Oh, so it's more likely they stored an array in CHRROM of the collision map? Either way, Pac-Man and Mario Bros has no collision data if you aren't responding to VRAM read requests.

Anyway, my emulator has been coming along. I've added sprite support. Sprite DMA Transfers, OAM I/O, 8x8 Sprites, 8x16 Sprites, Sprite Flipping, Sprites in their correct palettes. After that before working on rendering the screen properly I wanted to work on attribute tables for the background tile pallettes. Right now I've just be rendering NT#0 at VBlank with sprites so I could test simple games before working on a real renderer.

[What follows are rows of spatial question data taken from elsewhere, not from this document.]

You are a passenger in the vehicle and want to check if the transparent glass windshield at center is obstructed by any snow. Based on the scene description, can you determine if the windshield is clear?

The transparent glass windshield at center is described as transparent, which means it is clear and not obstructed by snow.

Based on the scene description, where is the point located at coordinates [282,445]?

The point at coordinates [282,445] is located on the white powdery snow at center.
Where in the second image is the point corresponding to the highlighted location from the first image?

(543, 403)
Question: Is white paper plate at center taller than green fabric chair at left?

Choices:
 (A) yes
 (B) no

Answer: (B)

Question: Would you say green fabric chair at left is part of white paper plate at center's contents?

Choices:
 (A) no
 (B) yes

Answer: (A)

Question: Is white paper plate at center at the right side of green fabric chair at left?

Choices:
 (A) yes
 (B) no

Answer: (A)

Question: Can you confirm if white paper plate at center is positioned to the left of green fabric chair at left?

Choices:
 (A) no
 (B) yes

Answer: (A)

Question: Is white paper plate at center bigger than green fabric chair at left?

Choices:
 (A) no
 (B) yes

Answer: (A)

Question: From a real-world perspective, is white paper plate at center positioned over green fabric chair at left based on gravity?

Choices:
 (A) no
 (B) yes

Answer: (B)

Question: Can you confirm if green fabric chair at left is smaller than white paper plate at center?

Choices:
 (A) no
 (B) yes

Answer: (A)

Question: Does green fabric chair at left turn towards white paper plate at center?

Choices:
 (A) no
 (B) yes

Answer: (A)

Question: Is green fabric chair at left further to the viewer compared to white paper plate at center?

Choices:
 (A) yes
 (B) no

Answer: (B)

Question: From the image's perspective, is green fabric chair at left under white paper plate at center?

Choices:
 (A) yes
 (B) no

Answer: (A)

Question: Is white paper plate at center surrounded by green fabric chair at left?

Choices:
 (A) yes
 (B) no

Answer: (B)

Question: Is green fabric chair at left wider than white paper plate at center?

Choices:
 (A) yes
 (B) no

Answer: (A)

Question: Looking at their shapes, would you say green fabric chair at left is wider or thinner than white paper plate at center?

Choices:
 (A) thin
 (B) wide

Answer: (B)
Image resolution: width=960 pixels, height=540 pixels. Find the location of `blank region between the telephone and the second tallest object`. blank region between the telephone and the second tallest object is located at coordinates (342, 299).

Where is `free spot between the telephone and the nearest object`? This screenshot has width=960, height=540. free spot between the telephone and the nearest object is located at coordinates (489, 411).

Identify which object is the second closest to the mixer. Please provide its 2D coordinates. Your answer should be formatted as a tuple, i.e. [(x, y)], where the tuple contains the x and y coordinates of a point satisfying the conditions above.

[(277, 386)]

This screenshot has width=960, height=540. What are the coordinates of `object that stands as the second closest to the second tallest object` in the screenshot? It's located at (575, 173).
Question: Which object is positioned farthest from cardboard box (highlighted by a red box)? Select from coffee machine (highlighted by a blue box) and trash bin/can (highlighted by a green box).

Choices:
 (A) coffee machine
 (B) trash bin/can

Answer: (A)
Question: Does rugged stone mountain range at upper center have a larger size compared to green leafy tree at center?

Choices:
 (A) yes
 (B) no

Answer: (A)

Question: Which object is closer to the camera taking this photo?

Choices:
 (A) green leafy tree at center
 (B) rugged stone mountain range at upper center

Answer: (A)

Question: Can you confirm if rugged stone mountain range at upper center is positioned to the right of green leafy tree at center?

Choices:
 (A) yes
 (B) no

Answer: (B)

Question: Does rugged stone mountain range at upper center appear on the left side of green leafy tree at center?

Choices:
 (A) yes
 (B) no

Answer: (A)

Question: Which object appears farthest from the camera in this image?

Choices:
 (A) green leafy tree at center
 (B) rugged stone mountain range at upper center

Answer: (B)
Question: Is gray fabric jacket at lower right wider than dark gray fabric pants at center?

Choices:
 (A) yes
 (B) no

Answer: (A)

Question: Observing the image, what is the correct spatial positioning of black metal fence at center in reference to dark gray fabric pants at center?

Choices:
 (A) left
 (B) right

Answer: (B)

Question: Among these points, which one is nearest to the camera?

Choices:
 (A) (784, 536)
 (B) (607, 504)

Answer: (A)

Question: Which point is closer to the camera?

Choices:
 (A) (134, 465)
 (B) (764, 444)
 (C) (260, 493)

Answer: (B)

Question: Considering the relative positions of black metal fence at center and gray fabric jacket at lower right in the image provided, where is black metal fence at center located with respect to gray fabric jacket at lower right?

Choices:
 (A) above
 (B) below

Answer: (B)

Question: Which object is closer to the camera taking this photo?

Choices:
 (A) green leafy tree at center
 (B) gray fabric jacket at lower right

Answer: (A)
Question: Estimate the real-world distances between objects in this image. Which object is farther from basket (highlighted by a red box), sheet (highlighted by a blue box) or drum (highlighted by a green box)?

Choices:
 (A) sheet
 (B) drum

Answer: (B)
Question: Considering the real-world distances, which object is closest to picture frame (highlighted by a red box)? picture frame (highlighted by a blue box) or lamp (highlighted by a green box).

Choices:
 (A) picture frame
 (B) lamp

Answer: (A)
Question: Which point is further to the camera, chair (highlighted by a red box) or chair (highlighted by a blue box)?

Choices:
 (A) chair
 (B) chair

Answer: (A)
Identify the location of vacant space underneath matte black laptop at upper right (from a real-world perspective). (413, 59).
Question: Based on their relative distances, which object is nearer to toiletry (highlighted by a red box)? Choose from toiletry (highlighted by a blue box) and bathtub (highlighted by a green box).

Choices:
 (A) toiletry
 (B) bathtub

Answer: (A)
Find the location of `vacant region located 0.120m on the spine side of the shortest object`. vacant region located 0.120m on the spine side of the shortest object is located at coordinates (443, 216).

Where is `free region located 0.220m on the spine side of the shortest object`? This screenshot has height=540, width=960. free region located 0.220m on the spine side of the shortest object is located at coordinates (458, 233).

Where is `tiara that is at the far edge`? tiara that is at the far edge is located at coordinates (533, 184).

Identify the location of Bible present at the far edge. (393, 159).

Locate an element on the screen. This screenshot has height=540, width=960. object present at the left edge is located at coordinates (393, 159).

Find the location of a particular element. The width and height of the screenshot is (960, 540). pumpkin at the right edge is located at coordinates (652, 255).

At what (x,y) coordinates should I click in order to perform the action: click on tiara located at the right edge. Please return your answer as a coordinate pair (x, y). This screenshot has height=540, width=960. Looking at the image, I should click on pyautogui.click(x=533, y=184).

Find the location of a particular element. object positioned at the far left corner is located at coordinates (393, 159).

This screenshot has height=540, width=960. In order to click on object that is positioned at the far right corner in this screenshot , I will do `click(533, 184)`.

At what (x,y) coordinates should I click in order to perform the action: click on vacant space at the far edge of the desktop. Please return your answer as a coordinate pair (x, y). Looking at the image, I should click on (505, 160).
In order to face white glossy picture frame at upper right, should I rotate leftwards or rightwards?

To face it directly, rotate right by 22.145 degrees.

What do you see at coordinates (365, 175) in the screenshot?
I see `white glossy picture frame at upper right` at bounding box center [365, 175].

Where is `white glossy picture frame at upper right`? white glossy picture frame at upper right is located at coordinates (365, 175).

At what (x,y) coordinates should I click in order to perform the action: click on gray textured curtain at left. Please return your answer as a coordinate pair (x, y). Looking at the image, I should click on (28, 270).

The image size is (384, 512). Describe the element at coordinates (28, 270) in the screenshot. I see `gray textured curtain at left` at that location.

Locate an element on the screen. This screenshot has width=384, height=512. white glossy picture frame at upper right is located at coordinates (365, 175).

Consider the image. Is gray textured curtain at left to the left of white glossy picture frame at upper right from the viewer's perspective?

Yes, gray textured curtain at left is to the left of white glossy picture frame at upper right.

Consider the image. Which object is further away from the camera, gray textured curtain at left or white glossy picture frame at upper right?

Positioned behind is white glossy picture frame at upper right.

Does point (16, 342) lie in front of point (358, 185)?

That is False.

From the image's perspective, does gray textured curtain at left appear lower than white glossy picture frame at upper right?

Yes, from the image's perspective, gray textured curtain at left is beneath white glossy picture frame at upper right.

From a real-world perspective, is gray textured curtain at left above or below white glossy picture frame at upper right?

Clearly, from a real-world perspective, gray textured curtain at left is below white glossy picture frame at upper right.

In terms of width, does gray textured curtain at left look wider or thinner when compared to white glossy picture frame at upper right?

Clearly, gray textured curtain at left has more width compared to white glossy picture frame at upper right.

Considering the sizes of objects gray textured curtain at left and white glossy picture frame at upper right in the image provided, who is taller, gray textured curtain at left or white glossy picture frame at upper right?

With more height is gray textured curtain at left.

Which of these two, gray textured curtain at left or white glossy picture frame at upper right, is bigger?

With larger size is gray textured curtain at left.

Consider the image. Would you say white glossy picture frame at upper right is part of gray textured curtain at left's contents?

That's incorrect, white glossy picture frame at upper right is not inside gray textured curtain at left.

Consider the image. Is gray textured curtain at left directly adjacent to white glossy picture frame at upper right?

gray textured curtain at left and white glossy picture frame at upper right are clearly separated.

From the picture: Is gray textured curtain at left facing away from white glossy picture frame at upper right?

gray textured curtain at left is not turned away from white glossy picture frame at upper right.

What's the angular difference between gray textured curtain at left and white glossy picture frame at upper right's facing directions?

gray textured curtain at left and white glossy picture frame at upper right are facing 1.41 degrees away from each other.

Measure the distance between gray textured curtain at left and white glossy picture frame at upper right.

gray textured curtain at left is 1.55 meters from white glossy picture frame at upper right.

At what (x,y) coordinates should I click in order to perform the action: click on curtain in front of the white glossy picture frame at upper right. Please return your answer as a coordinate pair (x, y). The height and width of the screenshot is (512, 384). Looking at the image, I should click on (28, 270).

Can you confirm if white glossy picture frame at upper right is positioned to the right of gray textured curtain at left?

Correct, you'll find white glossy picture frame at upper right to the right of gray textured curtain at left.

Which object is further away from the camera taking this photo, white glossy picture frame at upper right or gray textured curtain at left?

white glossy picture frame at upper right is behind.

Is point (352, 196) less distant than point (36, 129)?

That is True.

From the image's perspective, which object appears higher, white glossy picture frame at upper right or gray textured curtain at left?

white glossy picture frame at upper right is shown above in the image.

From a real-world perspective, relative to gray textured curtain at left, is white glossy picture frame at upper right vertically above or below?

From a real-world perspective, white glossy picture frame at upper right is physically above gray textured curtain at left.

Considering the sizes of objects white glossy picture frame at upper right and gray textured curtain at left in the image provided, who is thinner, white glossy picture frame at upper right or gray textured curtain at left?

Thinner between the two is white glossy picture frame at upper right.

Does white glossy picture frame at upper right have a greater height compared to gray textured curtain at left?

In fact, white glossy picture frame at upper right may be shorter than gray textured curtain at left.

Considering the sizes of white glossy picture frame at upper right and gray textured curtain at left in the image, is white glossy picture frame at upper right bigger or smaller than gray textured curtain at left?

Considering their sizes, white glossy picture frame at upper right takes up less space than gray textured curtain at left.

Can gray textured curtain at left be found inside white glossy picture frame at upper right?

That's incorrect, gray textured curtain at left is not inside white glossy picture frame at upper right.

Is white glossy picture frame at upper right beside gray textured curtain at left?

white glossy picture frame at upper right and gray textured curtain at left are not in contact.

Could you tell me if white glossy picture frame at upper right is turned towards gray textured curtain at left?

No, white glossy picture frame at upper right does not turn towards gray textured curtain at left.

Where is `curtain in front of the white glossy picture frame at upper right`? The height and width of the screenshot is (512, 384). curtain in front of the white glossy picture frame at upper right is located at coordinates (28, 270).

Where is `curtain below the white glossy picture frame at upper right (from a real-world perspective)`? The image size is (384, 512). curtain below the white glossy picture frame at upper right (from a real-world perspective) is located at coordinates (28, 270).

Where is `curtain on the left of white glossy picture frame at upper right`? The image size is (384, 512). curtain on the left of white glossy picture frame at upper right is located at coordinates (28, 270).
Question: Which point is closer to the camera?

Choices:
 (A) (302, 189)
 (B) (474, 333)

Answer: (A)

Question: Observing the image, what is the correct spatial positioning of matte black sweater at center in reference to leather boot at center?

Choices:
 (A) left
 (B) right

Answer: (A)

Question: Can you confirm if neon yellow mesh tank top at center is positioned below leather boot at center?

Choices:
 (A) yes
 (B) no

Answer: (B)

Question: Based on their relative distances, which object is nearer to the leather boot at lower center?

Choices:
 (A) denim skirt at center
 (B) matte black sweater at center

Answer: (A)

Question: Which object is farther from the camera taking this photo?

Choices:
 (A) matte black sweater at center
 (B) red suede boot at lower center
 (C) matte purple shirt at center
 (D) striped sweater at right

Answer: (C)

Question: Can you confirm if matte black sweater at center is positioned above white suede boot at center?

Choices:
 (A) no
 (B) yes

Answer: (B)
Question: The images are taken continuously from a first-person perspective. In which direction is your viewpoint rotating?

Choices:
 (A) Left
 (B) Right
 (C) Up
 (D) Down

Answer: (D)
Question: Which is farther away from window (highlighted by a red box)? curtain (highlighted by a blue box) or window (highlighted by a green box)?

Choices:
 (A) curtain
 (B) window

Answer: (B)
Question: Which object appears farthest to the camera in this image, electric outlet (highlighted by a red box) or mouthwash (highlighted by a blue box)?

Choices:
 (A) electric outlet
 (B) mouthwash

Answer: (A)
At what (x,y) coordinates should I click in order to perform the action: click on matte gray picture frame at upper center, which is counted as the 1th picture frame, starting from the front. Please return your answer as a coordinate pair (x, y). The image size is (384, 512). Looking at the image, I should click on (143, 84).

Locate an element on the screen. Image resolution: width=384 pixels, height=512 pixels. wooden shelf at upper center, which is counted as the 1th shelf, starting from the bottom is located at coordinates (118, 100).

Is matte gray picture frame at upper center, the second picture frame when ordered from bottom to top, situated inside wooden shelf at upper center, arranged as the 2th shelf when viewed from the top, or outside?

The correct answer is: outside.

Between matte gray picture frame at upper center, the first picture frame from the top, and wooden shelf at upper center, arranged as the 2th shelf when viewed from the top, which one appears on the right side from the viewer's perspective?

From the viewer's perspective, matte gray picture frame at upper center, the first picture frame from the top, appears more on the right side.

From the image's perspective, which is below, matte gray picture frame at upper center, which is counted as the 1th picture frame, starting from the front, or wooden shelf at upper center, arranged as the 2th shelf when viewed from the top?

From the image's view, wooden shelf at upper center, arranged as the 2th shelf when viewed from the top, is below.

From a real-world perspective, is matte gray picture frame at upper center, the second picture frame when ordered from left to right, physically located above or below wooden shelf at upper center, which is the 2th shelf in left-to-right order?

I never quite understood with my attempts at NES homebrew how anyone could work with the attribute table. It seemed like such a bastard to me. But I knew there was a way to calculate it, and I did with success. So now the emulator is doing pretty well I think. =) I even cheated to make SMB run by setting sprite 0# hit after a certain amount of cycles. The background color is correct too, which was the main reason I wanted to run it right now anyway since I'd heard many people make an error in mirroring which causes the background to be black.

About variable sizes, I don't have a problem with them, I just never knew about what you were working with when adding various types together. :p

[Dwedit]

Super Mario Land on the GB used the tilemap in VRAM for collisions and identifying tiles.

[tepples]

But then the VRAM on Game Boy and Game Boy Color is mapped into CPU space (even if not dual-ported), so that was more likely.